Among the records that follow, set down only the lines from the one containing "left shoulder: (169, 102)" to the one containing "left shoulder: (196, 68)", both included, exactly.

DATA EXTRACT
....................

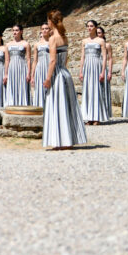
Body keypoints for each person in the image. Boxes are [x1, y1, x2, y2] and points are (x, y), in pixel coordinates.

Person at [42, 10, 86, 150]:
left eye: (48, 21)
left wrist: (48, 78)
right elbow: (65, 58)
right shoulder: (64, 37)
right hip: (65, 73)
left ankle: (60, 141)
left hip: (57, 75)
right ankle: (68, 140)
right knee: (67, 106)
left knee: (58, 106)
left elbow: (52, 60)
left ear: (51, 22)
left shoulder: (53, 39)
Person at [80, 20, 108, 125]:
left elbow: (104, 57)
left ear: (95, 27)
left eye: (91, 26)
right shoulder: (84, 41)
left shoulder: (101, 41)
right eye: (88, 26)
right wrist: (81, 71)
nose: (89, 28)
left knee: (96, 90)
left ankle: (96, 117)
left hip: (96, 66)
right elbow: (82, 57)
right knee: (87, 90)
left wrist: (102, 71)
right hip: (87, 66)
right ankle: (88, 117)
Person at [4, 24, 31, 106]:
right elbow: (7, 60)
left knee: (22, 85)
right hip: (12, 67)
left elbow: (28, 59)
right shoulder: (8, 45)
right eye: (13, 30)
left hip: (22, 67)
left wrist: (29, 73)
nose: (14, 32)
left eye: (16, 30)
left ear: (21, 31)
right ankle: (11, 105)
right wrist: (6, 74)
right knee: (12, 85)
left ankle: (23, 104)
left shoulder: (26, 44)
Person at [31, 23, 51, 108]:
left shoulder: (53, 42)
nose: (44, 30)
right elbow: (35, 61)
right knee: (40, 88)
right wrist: (32, 76)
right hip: (40, 69)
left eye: (46, 28)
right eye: (43, 29)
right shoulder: (37, 44)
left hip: (50, 68)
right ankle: (40, 109)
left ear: (50, 30)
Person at [97, 26, 113, 117]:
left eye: (99, 33)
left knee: (104, 89)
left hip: (103, 68)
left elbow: (110, 59)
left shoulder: (107, 45)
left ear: (103, 34)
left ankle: (105, 112)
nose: (98, 35)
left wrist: (110, 72)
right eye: (97, 33)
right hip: (94, 68)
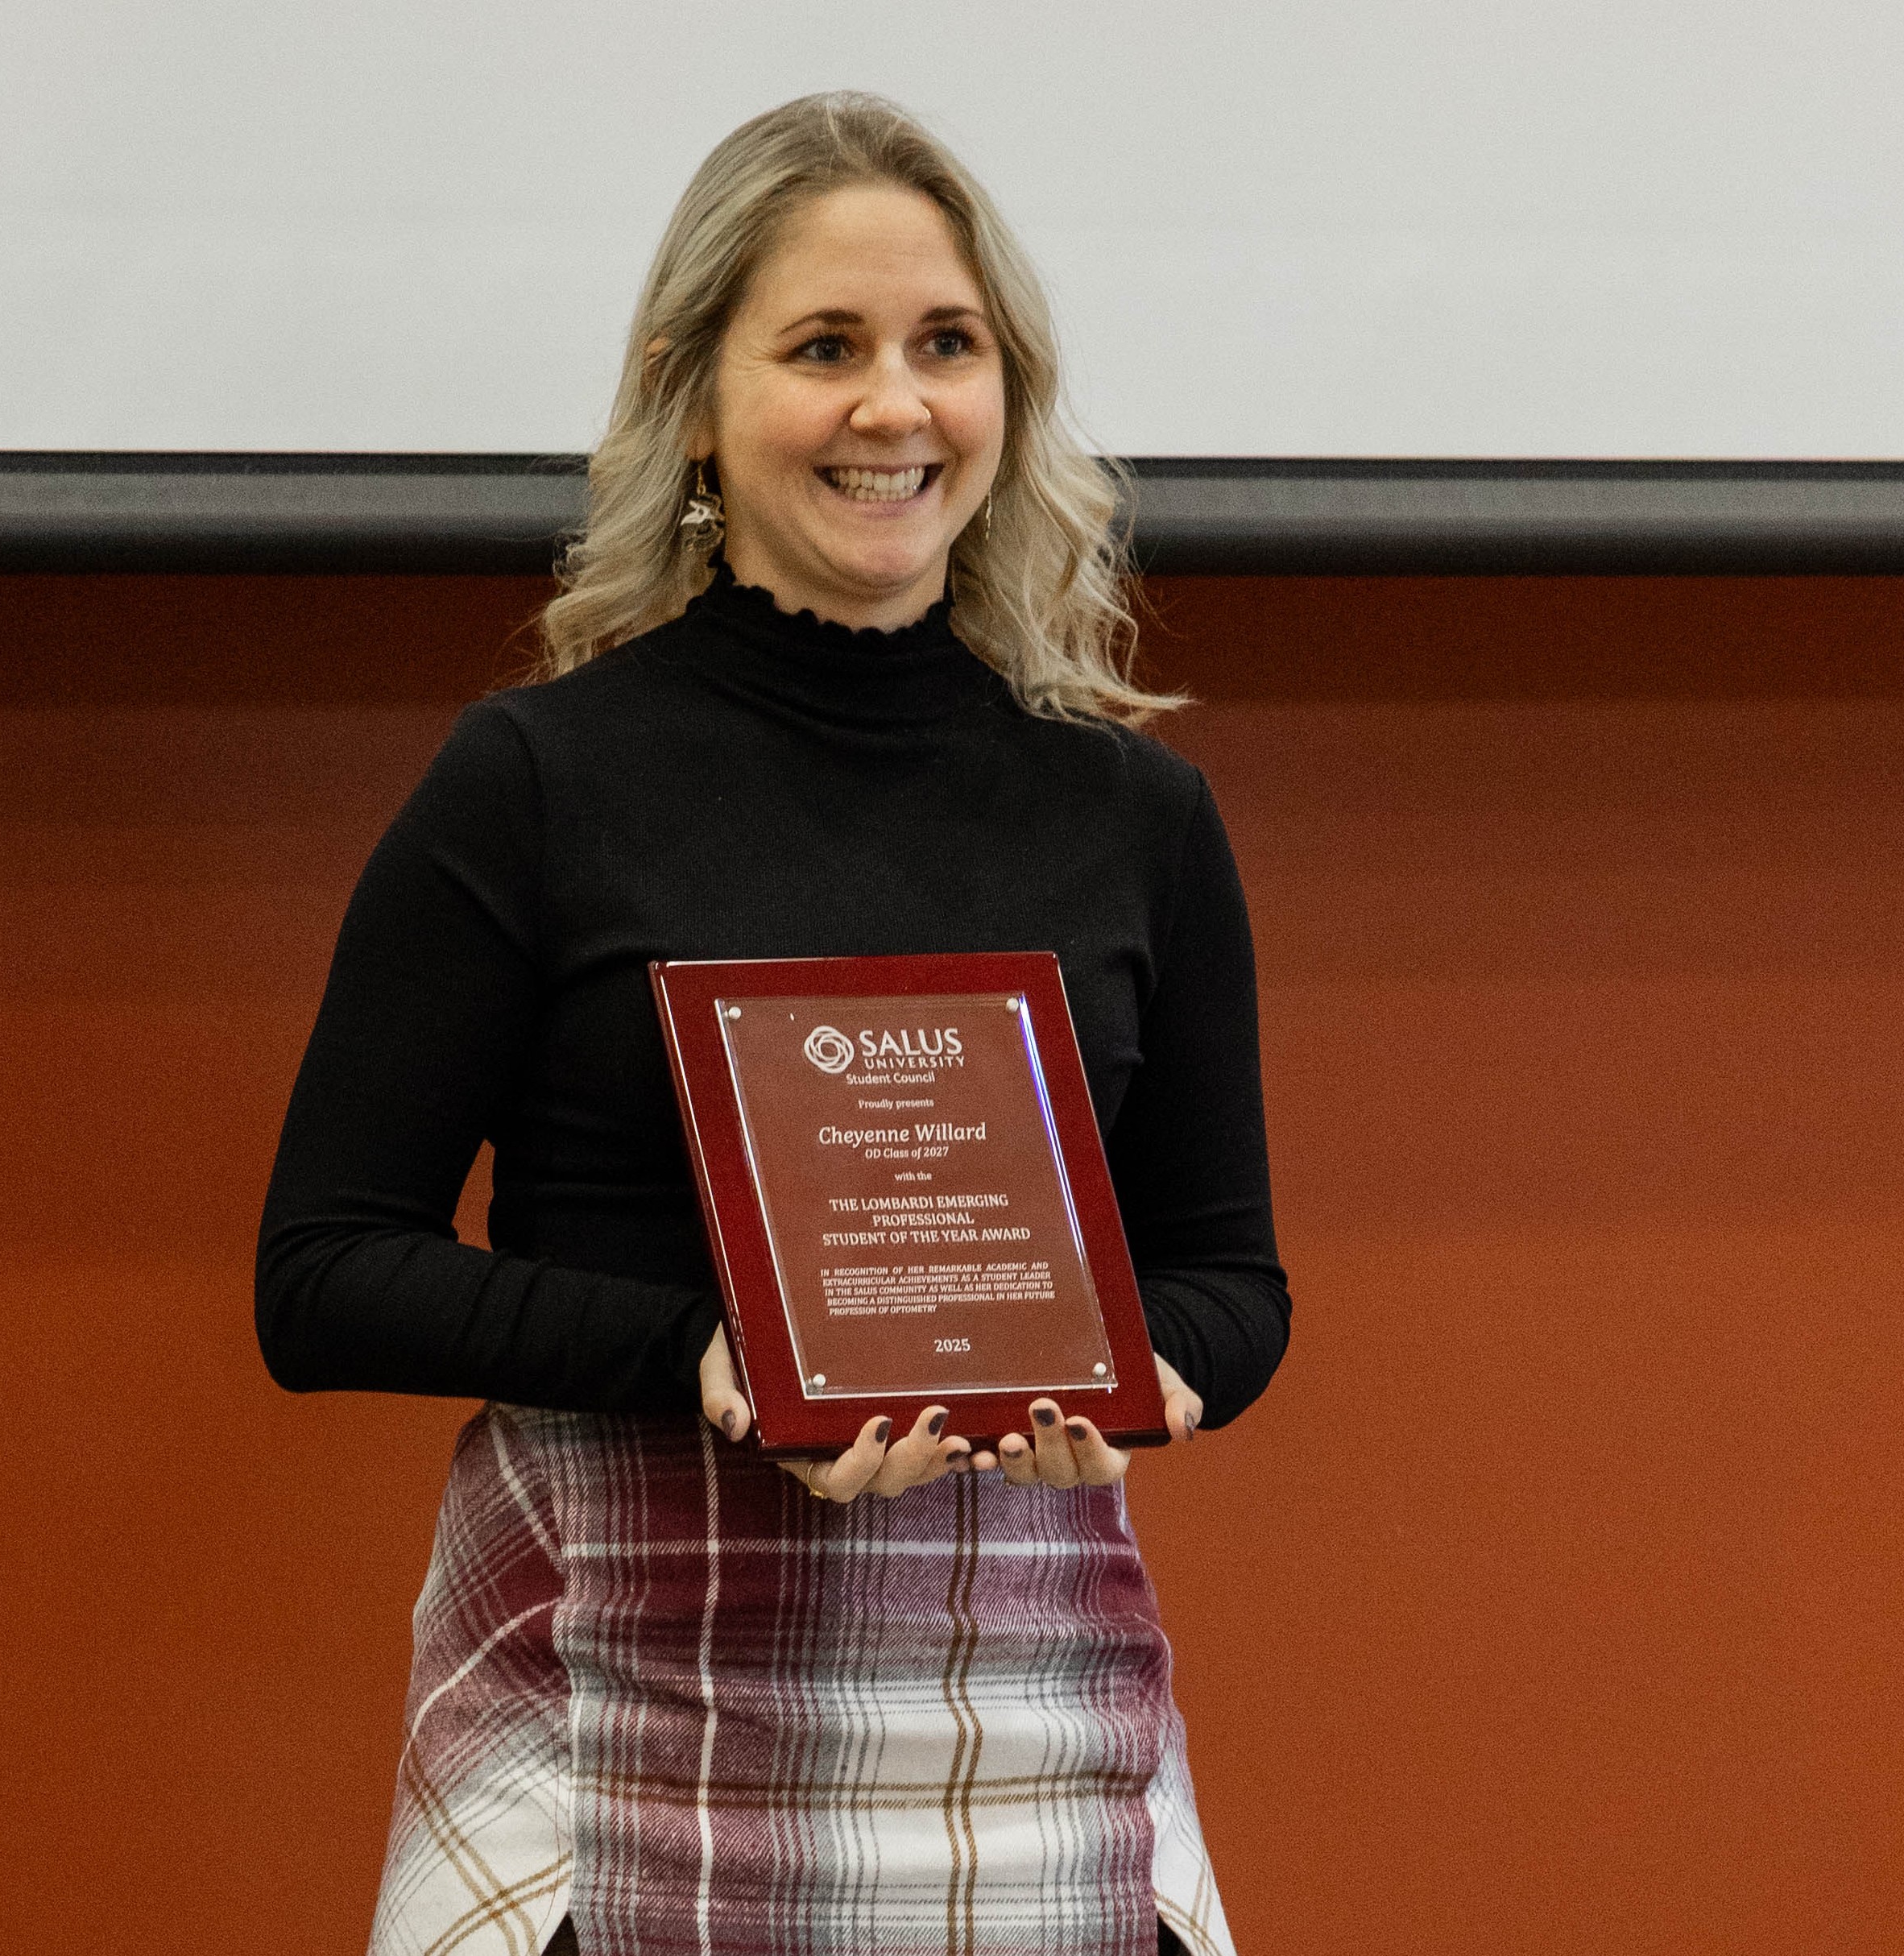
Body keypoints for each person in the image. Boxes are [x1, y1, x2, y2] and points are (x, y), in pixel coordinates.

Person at [257, 91, 1289, 1956]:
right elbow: (322, 1276)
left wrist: (1112, 1367)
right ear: (692, 389)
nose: (894, 409)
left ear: (1009, 390)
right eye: (824, 347)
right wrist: (709, 1354)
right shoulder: (532, 781)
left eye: (945, 347)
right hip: (616, 1707)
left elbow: (1234, 1286)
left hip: (1034, 1724)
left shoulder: (1136, 814)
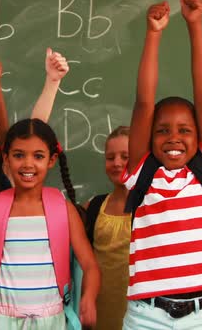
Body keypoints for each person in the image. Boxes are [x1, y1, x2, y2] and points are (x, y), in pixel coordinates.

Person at [122, 0, 202, 328]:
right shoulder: (143, 173)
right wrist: (153, 35)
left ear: (200, 137)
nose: (173, 138)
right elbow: (143, 102)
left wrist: (195, 25)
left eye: (185, 130)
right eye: (163, 131)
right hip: (146, 316)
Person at [0, 118, 100, 329]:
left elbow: (90, 265)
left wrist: (88, 298)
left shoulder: (64, 210)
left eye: (38, 156)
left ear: (51, 160)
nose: (28, 164)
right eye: (18, 155)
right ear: (6, 158)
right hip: (1, 321)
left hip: (51, 321)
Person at [83, 126, 130, 330]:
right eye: (110, 157)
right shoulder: (93, 206)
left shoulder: (150, 207)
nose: (117, 163)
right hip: (99, 309)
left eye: (125, 156)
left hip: (140, 312)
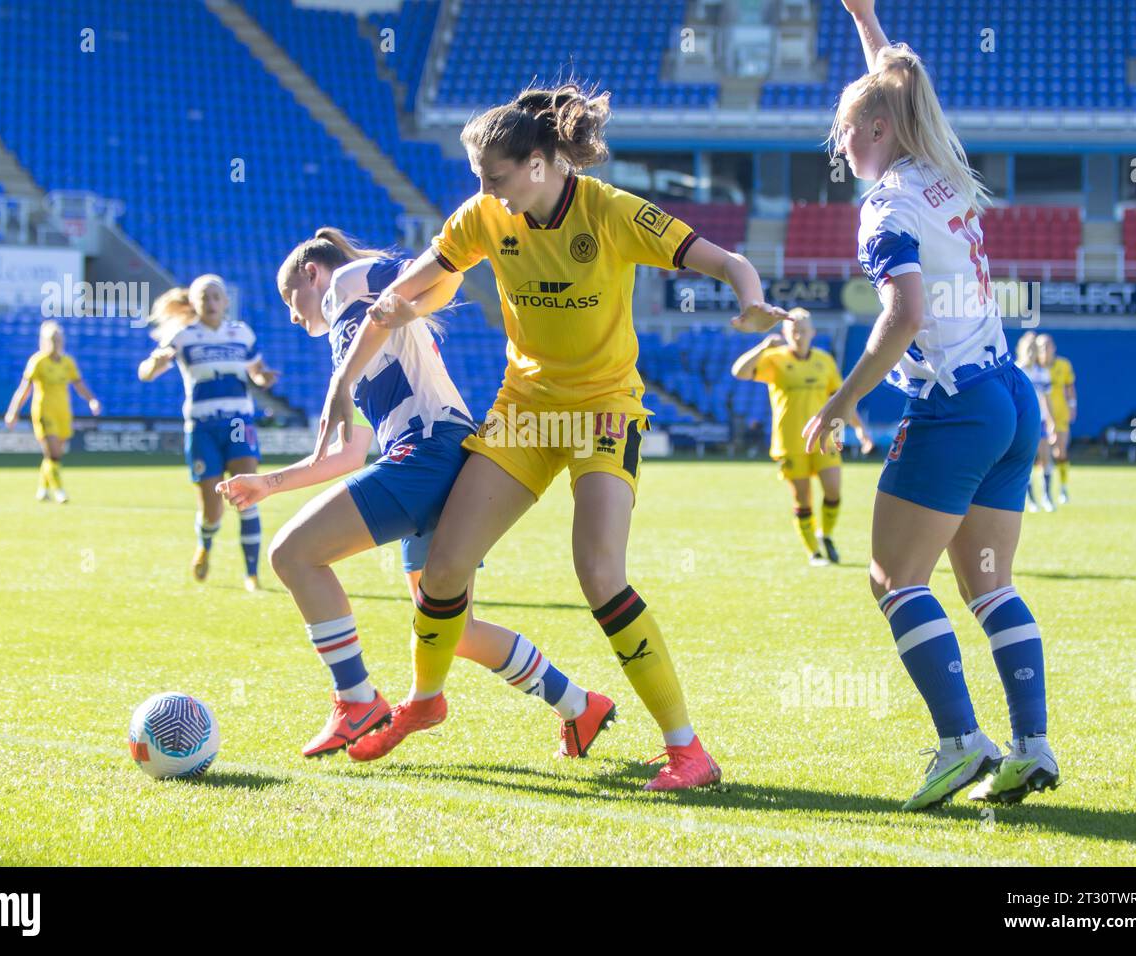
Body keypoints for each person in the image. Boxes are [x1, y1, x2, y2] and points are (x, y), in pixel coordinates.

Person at [314, 84, 786, 790]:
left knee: (599, 576)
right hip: (525, 412)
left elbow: (724, 260)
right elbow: (422, 277)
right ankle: (424, 700)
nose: (486, 192)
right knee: (443, 572)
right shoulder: (485, 216)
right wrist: (390, 305)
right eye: (480, 180)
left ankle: (688, 751)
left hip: (603, 411)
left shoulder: (613, 211)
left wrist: (751, 302)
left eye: (496, 178)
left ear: (539, 164)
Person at [217, 228, 616, 758]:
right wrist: (265, 485)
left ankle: (355, 699)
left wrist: (412, 301)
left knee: (293, 554)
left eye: (291, 299)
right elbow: (344, 457)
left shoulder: (348, 283)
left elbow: (444, 272)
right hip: (442, 456)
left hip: (426, 453)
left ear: (312, 273)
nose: (293, 316)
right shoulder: (352, 341)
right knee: (456, 628)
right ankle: (580, 707)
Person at [803, 0, 1059, 810]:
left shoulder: (886, 208)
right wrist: (866, 19)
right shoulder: (942, 169)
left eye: (843, 133)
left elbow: (904, 315)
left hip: (952, 403)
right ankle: (1033, 746)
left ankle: (960, 743)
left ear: (874, 128)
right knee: (989, 583)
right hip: (1009, 393)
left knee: (894, 580)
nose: (839, 149)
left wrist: (843, 402)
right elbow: (904, 91)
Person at [138, 275, 279, 591]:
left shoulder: (241, 333)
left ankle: (252, 574)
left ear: (226, 301)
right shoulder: (184, 336)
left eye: (217, 296)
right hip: (202, 427)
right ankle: (205, 543)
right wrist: (154, 363)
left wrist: (263, 378)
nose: (212, 302)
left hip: (239, 422)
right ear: (194, 303)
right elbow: (146, 374)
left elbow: (256, 371)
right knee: (212, 509)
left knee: (248, 495)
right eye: (205, 297)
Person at [731, 307, 873, 565]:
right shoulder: (775, 359)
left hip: (823, 440)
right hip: (789, 441)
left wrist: (861, 430)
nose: (799, 334)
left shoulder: (824, 361)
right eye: (793, 329)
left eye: (803, 330)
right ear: (785, 332)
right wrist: (763, 346)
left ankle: (825, 535)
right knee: (802, 498)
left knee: (833, 491)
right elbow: (739, 372)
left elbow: (841, 399)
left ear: (813, 333)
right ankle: (814, 553)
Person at [4, 319, 102, 503]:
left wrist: (92, 400)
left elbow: (78, 384)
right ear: (44, 341)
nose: (55, 343)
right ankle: (59, 491)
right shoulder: (38, 361)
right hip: (43, 411)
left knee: (54, 454)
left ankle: (42, 488)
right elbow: (25, 389)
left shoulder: (67, 362)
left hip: (63, 411)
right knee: (54, 453)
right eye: (51, 339)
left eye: (58, 339)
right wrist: (13, 411)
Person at [1016, 332, 1056, 512]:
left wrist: (1051, 420)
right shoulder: (1017, 370)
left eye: (1035, 349)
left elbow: (1047, 399)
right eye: (1029, 349)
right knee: (1027, 461)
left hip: (1039, 422)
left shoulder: (1043, 372)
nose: (1032, 353)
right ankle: (1030, 499)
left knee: (1046, 458)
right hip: (1023, 422)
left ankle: (1047, 496)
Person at [1037, 334, 1076, 503]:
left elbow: (1070, 388)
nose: (1046, 349)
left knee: (1061, 452)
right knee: (1041, 456)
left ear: (1054, 347)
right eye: (1042, 347)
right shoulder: (1034, 368)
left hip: (1060, 415)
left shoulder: (1064, 365)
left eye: (1048, 345)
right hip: (1040, 417)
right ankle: (1042, 492)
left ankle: (1063, 487)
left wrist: (1073, 406)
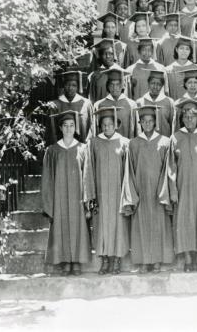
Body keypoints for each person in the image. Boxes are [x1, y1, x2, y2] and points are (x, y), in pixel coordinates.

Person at [123, 105, 174, 273]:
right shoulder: (133, 144)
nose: (147, 124)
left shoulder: (165, 142)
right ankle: (145, 261)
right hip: (141, 192)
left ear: (155, 122)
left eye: (150, 121)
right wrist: (133, 193)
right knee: (141, 226)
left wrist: (164, 191)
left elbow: (168, 169)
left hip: (159, 191)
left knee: (159, 225)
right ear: (139, 123)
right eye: (144, 121)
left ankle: (157, 260)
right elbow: (129, 171)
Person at [41, 110, 91, 276]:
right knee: (61, 225)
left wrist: (87, 199)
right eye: (65, 126)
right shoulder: (53, 151)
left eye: (72, 125)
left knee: (77, 226)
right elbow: (48, 178)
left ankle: (76, 261)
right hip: (59, 197)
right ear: (61, 128)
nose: (69, 129)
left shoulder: (83, 149)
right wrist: (49, 203)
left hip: (77, 197)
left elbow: (87, 175)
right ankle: (64, 262)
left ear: (75, 127)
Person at [168, 100, 197, 272]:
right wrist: (173, 190)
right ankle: (188, 258)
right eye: (186, 117)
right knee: (185, 221)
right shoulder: (175, 138)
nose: (189, 120)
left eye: (192, 117)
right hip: (182, 188)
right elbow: (171, 166)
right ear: (182, 119)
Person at [84, 106, 130, 275]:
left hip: (118, 193)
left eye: (110, 124)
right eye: (103, 124)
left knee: (118, 225)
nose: (107, 127)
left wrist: (127, 195)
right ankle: (104, 260)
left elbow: (128, 172)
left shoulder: (124, 143)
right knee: (102, 226)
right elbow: (89, 170)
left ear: (116, 124)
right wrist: (91, 195)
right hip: (101, 194)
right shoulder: (94, 143)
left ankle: (116, 260)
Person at [48, 71, 94, 145]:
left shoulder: (86, 104)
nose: (70, 88)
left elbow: (91, 128)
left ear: (78, 87)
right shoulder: (55, 105)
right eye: (67, 85)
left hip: (82, 147)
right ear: (63, 86)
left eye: (74, 85)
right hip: (61, 148)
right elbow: (52, 132)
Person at [93, 65, 136, 139]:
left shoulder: (131, 105)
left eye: (118, 85)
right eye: (111, 85)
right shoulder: (99, 105)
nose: (115, 88)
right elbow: (95, 131)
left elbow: (135, 131)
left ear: (123, 85)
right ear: (108, 86)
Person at [134, 69, 174, 138]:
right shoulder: (140, 102)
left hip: (164, 142)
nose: (155, 87)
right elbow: (138, 128)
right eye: (152, 83)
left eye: (158, 84)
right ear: (148, 83)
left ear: (162, 86)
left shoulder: (169, 102)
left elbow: (173, 125)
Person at [173, 67, 197, 132]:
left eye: (195, 82)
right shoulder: (178, 103)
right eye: (189, 82)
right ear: (185, 84)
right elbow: (176, 126)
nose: (193, 85)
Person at [165, 35, 196, 100]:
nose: (184, 51)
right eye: (181, 48)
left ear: (190, 51)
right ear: (176, 49)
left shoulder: (196, 68)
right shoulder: (168, 69)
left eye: (187, 49)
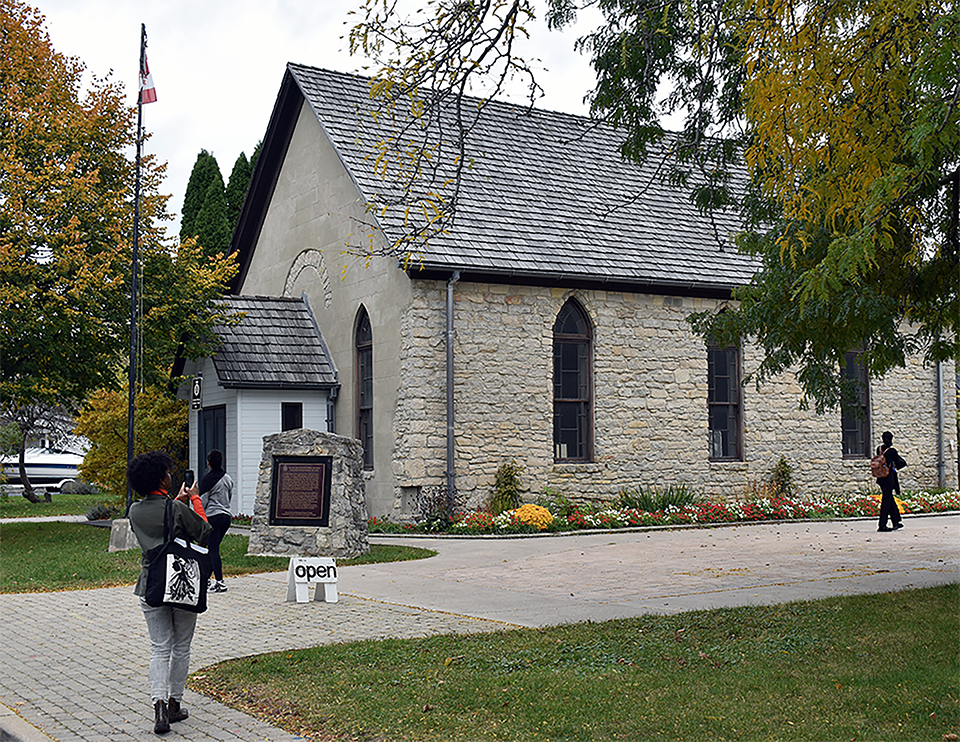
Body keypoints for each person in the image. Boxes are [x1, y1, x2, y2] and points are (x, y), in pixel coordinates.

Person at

....................

EXERCISE OUTPUT
left shoulder: (169, 102)
left elbow: (173, 125)
Person at [173, 67, 197, 132]:
left eye: (195, 82)
right shoulder: (178, 103)
right eye: (189, 82)
right ear: (185, 84)
right elbow: (176, 126)
nose: (193, 85)
Person at [165, 35, 196, 100]:
nose: (184, 51)
right eye: (181, 48)
left ear: (190, 51)
right ear: (176, 49)
left shoulder: (196, 68)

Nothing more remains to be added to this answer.